Friday, July 12, 2019

Editorial confusing on benefits of privatization

A recent editorial in the Telegraph-Journal regarding the newspaper’s opinion that the province should privatize both cannabis and alcohol is a bit confusing.
On the surface it’s a pro-privatization, anti-union opinion, one the paper is more than entitled to make; after all, freedom of speech is important to any democracy.
However, it’s how they back up their position that is confusing.
First, let’s give the editorial credit for the things it gets right. The New Brunswick Union is attempting to organize the workers of Cannabis NB. Our application to unionize employees at three stores was unsuccessful, as the labour board favours the approach of organizing all Cannabis NB employees across the province rather than store-by-store.
This is pretty much where logic leaves the discussion, because the editorial omits some key facts.
For instance, look at this statement: The move to unionize, which carries with it the likelihood of higher wages and less retail flexibility is further evidence that the Higgs government must find a better business model, and find it soon.
Assuming unionized employees would seek better wages and other forms of workplace improvements is a given. It also shouldn’t be seen as problematic. As well, this would take place at the bargaining table where both sides work to find equitable deals. As for the less retail flexibility claim, the editorial provides no examples or fact to back it up. It then offers this assumption as further evidence that the government must find a better solution. This is an opinion, not fact or evidence.
Much of the product Cannabis NB ordered from suppliers prior to opening was not delivered, leading to less sales, some stores closing for a few days and layoffs. The editorial characterizes this problem as: ”the underperformance of suppliers who managed to deliver just one tenth of the product the province said it had secured in advance of legalization.”
By stating that the province “said” it had secured the product, the editorial subtly shifts the blame from the private-sector suppliers to the Crown corporation, but this is a reversal of cause and effect.
The suppliers failed to meet the demand and produce enough product, and this private sector failure lead to loss of sales in the important first weeks of legalization. It is quite a leap to suggest that since private sector suppliers failed to meet the needs of a public corporation, the solution is more privatization.
The editorial goes on to state: Premier Blaine Higgs has floated the possibility of privatizing the pot and alcohol retail business as part of a strategy to fix the business model. We think the time is here to make changes. It’s time to move away from the failed concept of government monopolies.

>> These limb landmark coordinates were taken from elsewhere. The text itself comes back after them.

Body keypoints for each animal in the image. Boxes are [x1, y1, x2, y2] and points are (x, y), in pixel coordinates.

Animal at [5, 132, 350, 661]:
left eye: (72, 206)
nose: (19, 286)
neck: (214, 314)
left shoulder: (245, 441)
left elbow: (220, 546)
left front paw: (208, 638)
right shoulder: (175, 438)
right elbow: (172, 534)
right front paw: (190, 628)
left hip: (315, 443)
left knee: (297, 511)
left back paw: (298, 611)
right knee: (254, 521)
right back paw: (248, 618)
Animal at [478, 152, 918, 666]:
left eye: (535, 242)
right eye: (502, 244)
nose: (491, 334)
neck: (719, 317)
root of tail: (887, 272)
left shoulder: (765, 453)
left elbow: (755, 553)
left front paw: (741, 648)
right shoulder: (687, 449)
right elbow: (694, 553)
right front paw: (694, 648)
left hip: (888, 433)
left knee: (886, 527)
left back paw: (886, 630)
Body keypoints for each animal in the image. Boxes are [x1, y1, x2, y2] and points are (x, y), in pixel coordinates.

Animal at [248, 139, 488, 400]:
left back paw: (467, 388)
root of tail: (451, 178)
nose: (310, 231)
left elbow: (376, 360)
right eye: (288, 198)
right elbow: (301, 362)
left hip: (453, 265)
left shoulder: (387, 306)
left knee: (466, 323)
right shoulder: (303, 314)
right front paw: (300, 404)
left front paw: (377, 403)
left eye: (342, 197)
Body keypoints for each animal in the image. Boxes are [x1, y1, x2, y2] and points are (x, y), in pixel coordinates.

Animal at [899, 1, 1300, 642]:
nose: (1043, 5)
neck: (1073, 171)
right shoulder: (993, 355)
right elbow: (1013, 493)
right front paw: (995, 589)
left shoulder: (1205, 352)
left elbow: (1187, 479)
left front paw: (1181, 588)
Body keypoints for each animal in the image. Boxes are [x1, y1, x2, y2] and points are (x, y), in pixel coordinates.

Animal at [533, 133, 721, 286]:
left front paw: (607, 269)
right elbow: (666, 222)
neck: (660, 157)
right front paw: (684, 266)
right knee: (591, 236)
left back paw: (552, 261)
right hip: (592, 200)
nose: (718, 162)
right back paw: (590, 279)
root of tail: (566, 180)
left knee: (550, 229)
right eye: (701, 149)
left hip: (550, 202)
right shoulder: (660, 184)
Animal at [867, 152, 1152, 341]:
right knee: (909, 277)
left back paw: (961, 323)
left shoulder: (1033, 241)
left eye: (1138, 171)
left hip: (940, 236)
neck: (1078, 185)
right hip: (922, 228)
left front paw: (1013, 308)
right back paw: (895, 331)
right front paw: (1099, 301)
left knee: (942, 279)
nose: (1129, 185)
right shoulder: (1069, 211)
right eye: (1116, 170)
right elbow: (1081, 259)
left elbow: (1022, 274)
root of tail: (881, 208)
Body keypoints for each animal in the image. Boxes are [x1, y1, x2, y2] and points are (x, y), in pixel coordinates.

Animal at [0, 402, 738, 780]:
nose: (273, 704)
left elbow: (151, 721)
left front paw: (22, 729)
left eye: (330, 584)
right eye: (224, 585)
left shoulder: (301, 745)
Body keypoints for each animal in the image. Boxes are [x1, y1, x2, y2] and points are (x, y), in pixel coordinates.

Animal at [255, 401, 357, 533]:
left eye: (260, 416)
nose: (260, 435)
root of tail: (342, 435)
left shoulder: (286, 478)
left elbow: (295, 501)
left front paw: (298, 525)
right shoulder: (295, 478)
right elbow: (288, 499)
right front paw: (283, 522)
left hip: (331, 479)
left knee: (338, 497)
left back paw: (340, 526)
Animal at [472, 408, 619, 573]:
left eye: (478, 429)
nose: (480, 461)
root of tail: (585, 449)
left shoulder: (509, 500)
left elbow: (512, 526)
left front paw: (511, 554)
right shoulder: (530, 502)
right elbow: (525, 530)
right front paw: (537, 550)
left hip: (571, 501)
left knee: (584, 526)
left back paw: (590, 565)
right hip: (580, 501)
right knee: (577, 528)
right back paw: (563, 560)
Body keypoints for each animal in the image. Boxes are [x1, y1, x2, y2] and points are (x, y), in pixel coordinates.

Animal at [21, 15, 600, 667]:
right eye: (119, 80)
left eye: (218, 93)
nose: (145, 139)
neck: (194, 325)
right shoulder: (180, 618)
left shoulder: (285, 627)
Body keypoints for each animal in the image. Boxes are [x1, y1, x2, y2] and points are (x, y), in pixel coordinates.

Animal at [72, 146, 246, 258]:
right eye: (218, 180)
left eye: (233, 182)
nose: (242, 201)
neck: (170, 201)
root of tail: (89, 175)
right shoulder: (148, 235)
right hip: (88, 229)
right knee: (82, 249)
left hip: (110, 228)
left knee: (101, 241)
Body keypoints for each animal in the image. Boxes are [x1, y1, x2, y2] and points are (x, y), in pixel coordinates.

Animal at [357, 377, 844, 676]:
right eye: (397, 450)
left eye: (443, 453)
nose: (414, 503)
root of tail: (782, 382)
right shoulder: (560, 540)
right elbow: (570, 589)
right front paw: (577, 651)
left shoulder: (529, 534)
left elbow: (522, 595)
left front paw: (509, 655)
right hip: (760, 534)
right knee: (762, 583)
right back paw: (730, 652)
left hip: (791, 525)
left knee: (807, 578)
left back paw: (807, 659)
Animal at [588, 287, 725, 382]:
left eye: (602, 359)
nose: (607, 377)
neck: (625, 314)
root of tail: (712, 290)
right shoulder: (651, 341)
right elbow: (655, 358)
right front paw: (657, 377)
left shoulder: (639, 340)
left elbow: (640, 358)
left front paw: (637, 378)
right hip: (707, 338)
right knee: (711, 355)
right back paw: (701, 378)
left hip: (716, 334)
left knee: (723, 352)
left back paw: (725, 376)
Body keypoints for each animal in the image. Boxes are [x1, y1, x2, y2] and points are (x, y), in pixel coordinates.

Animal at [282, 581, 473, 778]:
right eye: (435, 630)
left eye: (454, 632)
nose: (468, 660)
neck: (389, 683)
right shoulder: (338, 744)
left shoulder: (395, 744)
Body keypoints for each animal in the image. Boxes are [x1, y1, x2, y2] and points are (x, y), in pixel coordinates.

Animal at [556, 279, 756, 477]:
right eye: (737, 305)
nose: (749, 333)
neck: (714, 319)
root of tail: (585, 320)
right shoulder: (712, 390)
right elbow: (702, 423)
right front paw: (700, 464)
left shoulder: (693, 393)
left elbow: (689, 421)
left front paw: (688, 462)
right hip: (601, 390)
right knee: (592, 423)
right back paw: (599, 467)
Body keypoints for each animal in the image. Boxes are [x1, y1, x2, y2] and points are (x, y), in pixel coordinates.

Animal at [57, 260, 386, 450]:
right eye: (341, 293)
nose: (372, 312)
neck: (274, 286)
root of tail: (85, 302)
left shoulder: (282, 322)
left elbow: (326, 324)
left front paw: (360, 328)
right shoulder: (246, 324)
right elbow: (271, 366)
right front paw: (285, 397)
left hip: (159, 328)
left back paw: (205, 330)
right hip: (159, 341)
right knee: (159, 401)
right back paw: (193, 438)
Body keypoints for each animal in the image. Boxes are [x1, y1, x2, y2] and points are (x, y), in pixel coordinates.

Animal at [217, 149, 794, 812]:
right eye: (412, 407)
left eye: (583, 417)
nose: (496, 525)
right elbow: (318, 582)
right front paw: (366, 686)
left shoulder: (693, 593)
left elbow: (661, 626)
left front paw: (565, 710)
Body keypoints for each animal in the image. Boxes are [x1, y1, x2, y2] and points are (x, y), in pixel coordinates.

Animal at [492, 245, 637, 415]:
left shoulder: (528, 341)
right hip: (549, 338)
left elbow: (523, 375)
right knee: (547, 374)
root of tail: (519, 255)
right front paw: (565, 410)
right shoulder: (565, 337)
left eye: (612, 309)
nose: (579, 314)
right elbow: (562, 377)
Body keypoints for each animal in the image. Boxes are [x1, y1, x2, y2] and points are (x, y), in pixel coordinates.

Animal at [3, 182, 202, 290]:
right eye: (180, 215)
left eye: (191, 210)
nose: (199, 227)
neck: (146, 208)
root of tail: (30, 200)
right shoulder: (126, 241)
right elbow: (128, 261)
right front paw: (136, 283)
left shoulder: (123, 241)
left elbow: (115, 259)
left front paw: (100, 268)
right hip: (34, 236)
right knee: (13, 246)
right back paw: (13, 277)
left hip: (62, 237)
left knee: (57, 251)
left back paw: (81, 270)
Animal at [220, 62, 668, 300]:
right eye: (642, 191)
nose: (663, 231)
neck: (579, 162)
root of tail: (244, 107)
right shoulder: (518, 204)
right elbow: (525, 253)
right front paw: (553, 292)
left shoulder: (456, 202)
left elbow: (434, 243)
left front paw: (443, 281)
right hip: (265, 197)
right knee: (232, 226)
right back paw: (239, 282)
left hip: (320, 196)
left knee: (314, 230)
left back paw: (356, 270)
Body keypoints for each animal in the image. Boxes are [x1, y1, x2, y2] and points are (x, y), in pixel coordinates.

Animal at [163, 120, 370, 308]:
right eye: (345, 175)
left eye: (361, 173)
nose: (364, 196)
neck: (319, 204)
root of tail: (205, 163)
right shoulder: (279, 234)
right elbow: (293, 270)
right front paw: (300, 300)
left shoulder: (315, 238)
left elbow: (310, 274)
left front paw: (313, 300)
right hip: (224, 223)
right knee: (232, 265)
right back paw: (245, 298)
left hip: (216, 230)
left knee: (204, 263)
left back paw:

Let’s just assume that last line was written with no hint of irony, by someone who sincerely believes monopolies are only good in the private sector – for example, when running newspapers. Some of the other assumptions here still need unpacking.
Consider the editorial’s leap from Cannabis NB to NB Liquor. NB Liquor is not a failure; it provides millions of dollars in revenue for our province each year in the form of sales and tax revenue. If liquor sales were privatized, the sales stream of revenue would be taken away, leaving only the tax revenue. Are we really to believe that taking away a source of revenue from our provincial government will leave New Brunswickers better off?
The only thing failing in the editorial’s example is logic.
The editorial leaves some other important facts out of its argument. For instance, the foremost goal of legalization was education and safety. As the government’s April 30, 2019 news release stated, “The core focus of the retail model is youth protection, reducing the illicit market, public education and safety.”
Another important fact not stated in the editorial is that Cannabis NB is a new business, which hasn’t been open for a year. Its start-up costs had to be factored in, and even an expert in the field - Jay Rosenthal, president of Business of Cannabis, who was quoted in the Telegraph-Journal on May 11, 2019 - believes changing the model this soon is not a good idea. Mr. Rosenthal concluded, "It's too early to make a sweeping change. I know governments often want to do that, but the measure of success won't be until all these other things shake out."
Among the things that need time to sort themselves out, he said, are supply hiccups and the arrival of edibles, expected to bring profits to any new model, on shelves in October.
The NBU believes this editorial is based on ideology rather than facts. The supremacy of privatization has long been a standard belief held forth in the editorial pages of the Telegraph-Journal. Its proponents think just by privatizing something you end up with savings and efficiencies.
The most recent Auditor-General of New Brunswick report has disputed this claim, as did the Canadian Centre for Policy Alternatives in its 2012 study entitled ‘A Sober Second Look at Liquor Privatization.’
As that report documented, “prices actually increased in Alberta after privatization and in BC, prices in the private stores are higher than in the public ones. So privatization hasn’t delivered lower prices as promised by free-market advocates. This result occurred in spite of the proliferation of liquor outlets in Alberta since privatization which should have increased competition and lowered prices.
“[In] Alberta, where retailers set their own prices, the value-added tax is not practical, so it moved to a unit sold tax – based on volume. Not only is the unit tax less fair (it’s like a flat tax), but it results in lower tax revenue.....The report demonstrates that higher prices have not delivered higher revenues in Alberta; in fact the province lost an estimated $1.5 billion in tax revenue since privatization.”
Until the Telegraph-Journal can back up its opinions with facts, we’ll stick with the opinions of experts and those who have studied the subject at length.